VALENTINAKI Tecnica mista

VALENTINAKI
Tecnica mista

Nell’espressività della Valentinaki non ci sono accanimenti di sorta, brusche impennate, inserti aggressivi. Non c’è neppure calcolo mentale. C’è, invece, molta sensibilità ed equilibrio espressivo, una legante definizione cromatica. A tratti lascia persino affiorare un “qualcosa” che può far pensare all’Art Nouveau della sua Lettonia.

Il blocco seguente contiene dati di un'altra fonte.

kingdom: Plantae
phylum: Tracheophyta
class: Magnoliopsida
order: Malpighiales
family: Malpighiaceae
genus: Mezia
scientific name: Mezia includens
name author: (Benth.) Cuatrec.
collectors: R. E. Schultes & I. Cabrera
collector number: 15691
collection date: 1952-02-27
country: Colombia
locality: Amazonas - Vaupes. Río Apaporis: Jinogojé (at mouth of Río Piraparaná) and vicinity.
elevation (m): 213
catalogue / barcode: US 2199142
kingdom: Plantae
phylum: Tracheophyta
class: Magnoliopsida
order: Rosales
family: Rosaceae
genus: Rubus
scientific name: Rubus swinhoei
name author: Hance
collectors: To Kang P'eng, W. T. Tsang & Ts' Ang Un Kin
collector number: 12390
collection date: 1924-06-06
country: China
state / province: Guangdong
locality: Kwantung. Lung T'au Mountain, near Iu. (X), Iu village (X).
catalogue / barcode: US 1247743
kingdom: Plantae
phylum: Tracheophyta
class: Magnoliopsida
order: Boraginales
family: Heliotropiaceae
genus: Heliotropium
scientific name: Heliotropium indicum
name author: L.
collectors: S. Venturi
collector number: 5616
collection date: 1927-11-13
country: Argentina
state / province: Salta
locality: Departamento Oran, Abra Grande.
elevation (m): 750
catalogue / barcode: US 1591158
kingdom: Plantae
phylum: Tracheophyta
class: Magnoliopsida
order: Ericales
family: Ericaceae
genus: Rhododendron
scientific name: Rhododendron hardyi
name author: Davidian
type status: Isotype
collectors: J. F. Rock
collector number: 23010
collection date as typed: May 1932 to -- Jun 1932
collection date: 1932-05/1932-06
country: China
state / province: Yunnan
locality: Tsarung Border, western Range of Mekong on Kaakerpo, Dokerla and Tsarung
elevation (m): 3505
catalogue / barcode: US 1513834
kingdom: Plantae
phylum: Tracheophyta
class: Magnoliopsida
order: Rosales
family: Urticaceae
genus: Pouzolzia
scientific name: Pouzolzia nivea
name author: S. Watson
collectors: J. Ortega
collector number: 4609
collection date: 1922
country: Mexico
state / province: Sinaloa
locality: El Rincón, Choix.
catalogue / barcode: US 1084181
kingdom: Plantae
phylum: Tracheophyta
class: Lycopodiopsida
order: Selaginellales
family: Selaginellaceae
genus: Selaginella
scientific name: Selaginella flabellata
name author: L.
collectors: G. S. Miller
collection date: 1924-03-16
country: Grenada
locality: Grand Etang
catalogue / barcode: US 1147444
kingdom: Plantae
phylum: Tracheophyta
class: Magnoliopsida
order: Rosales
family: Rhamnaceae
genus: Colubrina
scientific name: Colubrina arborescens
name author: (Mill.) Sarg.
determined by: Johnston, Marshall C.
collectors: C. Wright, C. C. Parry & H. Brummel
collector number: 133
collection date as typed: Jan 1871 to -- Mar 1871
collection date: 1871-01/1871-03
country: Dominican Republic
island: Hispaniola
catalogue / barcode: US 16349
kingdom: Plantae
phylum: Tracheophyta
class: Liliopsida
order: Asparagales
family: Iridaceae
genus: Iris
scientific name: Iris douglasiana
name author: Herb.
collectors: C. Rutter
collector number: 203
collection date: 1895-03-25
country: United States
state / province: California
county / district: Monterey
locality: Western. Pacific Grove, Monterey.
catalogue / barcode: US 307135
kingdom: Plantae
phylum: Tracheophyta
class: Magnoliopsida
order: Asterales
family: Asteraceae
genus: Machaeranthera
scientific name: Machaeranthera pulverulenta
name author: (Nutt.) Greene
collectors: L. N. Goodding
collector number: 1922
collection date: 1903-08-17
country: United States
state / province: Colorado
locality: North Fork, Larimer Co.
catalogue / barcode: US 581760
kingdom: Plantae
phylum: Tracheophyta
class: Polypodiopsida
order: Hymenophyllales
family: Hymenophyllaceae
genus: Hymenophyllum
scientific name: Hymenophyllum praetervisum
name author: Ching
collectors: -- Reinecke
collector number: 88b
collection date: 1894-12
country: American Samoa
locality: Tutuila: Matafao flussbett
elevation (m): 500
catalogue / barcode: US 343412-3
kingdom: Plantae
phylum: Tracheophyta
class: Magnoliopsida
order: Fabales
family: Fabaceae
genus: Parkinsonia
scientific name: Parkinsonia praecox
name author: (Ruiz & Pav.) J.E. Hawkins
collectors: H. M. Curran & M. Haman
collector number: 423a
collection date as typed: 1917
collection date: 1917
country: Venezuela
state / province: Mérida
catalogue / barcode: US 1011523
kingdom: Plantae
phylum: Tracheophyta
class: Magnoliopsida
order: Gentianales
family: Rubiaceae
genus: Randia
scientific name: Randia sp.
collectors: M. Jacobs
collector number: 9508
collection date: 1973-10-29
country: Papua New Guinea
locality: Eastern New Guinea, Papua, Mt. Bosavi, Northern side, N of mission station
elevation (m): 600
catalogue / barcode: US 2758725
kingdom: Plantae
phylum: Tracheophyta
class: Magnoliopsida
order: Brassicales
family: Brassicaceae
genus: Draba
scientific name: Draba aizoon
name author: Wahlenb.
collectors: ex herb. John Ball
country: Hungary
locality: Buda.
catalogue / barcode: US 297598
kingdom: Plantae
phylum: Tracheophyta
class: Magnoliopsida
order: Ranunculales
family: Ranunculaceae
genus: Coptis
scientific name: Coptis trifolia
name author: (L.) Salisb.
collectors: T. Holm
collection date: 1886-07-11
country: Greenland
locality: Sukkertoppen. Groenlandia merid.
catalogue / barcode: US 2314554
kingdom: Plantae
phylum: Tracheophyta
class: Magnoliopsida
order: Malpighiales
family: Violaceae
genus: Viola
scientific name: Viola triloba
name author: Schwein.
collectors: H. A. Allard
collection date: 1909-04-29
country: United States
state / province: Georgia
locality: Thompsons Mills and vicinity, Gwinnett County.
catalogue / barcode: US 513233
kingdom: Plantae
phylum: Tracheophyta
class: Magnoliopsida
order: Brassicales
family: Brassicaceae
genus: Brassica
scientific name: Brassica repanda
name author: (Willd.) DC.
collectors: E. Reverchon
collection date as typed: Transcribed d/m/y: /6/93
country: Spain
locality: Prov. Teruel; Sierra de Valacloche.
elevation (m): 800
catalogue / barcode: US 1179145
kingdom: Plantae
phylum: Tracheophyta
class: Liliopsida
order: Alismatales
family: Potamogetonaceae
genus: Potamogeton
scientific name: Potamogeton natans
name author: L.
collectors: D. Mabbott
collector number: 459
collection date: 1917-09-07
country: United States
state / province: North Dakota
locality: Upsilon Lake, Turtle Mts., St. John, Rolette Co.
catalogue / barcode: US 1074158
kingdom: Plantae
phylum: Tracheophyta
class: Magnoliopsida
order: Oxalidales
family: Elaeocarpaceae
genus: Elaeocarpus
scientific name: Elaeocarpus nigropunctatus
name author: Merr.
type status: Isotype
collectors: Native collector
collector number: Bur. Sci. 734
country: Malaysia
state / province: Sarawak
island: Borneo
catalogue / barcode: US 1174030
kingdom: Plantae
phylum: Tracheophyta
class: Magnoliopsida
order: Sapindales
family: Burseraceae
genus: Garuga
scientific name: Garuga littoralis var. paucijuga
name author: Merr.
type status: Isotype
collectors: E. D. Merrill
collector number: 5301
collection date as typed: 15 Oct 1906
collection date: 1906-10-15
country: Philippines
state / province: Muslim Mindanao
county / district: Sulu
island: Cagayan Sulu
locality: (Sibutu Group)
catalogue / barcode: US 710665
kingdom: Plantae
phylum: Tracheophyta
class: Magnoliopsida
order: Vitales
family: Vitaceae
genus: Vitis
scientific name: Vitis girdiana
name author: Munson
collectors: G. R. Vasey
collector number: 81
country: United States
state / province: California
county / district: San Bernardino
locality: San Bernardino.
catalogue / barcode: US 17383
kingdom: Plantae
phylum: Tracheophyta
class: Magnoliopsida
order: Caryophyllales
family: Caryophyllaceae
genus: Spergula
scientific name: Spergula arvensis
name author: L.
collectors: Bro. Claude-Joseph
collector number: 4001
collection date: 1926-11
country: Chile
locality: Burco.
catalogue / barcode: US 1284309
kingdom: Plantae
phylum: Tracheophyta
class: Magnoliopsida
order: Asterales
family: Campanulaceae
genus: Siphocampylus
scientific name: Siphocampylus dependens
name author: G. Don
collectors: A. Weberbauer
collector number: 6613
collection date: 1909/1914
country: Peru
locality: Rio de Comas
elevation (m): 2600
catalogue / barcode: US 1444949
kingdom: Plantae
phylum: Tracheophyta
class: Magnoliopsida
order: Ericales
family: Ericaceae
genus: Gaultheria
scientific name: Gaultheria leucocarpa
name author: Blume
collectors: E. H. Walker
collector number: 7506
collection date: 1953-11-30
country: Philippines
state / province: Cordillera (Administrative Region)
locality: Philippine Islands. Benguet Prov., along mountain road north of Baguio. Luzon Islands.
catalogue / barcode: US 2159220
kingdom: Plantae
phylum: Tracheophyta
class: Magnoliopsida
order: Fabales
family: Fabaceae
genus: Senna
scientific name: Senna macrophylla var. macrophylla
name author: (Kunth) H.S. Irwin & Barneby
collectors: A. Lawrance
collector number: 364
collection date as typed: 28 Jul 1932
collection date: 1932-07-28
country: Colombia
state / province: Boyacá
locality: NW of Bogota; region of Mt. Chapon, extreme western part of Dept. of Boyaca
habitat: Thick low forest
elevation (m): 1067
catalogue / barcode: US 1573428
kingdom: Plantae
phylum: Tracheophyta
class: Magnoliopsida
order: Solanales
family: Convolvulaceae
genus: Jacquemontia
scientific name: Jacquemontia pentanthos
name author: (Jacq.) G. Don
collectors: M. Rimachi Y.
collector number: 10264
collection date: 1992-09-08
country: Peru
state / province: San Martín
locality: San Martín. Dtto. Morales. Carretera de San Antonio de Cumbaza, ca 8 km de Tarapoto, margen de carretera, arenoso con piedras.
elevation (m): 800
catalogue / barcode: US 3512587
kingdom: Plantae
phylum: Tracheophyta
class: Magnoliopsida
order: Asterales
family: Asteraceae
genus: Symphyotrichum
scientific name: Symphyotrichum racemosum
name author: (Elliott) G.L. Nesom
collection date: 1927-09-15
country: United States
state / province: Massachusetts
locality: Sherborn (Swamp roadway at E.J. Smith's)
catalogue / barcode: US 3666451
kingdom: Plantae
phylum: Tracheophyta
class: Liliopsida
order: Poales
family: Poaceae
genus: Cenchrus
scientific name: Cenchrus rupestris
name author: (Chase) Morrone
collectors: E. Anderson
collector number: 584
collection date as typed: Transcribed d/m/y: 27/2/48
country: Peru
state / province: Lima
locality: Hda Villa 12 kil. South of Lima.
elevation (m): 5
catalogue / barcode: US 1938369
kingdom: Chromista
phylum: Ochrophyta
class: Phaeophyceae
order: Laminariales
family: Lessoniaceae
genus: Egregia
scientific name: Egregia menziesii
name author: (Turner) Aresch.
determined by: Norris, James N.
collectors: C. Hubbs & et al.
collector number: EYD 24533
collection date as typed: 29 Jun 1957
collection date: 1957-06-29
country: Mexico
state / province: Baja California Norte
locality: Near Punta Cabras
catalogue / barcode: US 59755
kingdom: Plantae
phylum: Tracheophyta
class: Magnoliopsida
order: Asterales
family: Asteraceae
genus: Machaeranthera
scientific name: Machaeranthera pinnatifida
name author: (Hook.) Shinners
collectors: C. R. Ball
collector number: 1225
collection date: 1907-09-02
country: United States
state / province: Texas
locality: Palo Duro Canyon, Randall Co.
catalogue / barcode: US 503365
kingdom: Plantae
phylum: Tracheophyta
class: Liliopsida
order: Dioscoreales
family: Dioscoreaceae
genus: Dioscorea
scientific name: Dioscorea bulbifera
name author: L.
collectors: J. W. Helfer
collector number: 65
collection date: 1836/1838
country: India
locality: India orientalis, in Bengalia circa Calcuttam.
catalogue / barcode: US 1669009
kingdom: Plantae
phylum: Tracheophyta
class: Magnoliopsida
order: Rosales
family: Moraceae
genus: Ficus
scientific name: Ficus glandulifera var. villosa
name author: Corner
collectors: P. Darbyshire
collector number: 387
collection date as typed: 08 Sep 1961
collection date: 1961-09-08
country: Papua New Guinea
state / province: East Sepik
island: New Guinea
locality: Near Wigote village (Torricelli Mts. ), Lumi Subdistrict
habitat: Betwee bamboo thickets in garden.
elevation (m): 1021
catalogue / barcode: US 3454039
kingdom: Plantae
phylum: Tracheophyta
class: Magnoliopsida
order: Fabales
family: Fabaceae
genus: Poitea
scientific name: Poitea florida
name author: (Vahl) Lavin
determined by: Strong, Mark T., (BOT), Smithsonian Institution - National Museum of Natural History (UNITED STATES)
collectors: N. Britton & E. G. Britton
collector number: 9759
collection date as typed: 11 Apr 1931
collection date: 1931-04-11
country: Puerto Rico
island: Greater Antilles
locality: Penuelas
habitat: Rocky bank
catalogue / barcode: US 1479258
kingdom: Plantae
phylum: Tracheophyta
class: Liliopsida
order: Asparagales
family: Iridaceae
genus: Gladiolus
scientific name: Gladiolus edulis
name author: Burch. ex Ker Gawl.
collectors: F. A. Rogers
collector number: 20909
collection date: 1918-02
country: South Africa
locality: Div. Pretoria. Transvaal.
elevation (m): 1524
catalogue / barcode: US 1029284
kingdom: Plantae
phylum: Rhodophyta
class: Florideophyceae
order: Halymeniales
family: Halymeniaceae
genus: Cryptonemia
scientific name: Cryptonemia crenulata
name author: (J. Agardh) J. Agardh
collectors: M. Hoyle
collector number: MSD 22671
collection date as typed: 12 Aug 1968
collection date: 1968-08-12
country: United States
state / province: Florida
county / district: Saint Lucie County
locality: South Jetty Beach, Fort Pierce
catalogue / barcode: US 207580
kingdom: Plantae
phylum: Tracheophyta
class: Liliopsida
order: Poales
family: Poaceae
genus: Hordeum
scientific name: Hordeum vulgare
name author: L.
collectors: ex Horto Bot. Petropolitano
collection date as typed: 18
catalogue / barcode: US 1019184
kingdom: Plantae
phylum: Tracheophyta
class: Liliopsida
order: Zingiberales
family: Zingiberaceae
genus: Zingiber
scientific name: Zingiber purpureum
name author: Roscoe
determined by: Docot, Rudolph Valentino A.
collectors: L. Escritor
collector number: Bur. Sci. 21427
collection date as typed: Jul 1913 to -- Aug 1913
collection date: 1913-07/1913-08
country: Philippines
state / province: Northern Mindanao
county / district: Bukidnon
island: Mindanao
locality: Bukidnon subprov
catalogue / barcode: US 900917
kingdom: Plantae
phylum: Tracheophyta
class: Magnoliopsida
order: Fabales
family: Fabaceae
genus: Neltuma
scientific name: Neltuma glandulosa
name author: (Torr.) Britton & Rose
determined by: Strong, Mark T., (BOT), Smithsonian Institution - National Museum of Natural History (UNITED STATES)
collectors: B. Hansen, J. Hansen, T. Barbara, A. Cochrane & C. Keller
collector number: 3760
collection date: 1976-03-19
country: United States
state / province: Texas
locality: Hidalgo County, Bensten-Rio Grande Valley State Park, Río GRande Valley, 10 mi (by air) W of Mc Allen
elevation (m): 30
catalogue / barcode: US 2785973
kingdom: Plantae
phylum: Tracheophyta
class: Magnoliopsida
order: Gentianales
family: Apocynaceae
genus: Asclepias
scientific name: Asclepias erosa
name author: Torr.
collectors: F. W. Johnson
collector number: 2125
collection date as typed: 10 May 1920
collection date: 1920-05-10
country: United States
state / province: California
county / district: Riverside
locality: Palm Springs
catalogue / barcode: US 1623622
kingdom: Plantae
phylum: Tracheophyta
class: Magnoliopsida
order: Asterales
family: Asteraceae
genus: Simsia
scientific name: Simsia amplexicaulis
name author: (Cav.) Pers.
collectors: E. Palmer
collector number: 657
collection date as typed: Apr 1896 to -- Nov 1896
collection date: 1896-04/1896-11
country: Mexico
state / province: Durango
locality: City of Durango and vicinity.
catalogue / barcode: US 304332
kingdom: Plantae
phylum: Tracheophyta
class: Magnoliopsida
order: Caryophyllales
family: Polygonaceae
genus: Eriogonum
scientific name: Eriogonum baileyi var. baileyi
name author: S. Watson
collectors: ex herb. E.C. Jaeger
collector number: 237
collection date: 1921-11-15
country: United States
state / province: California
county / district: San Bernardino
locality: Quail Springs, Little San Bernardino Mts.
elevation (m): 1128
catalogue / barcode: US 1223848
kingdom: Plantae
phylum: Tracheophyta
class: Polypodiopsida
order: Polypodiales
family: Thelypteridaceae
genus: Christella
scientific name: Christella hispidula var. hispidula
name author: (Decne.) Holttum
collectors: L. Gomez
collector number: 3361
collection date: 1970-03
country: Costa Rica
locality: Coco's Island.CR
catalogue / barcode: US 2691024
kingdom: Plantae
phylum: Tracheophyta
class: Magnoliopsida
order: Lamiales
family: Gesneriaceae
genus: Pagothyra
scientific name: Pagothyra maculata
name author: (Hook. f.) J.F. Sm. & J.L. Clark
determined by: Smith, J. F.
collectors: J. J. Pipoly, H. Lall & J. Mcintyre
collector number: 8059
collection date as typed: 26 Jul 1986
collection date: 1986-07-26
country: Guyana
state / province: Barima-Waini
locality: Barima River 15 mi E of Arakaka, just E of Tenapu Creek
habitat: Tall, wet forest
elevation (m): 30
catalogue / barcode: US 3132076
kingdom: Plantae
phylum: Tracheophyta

Artista dedita al ciclo postmoderno, saggia un’occupazione immateriale della profondità. Nel senso che alla materia affida contrasti, tonalità, impressioni, determinando una serie di trasferimenti virtuali che l’occhio riesce ad intuire. E’ la materia che apre sprofondamenti, attraverso cui si accede a nuove dimensioni. Il risultato (o immagine) sembra confarsi a rimodellare l’intera terra e l’interno cosmo, adattandolo a un ordine non scevro di disordine e di imprevisto. L’artista non lancia comunque progetti o filosofie, sembra più orientata (almeno per ora) a ritrovare esperienze e tipologie di ibridazione (colori, resine, residui) con buona coesione, interpretate da pennellate che simboleggiano un espressionismo di scrittura automatica ma non troppo, in ogni caso d’effetto intrigante.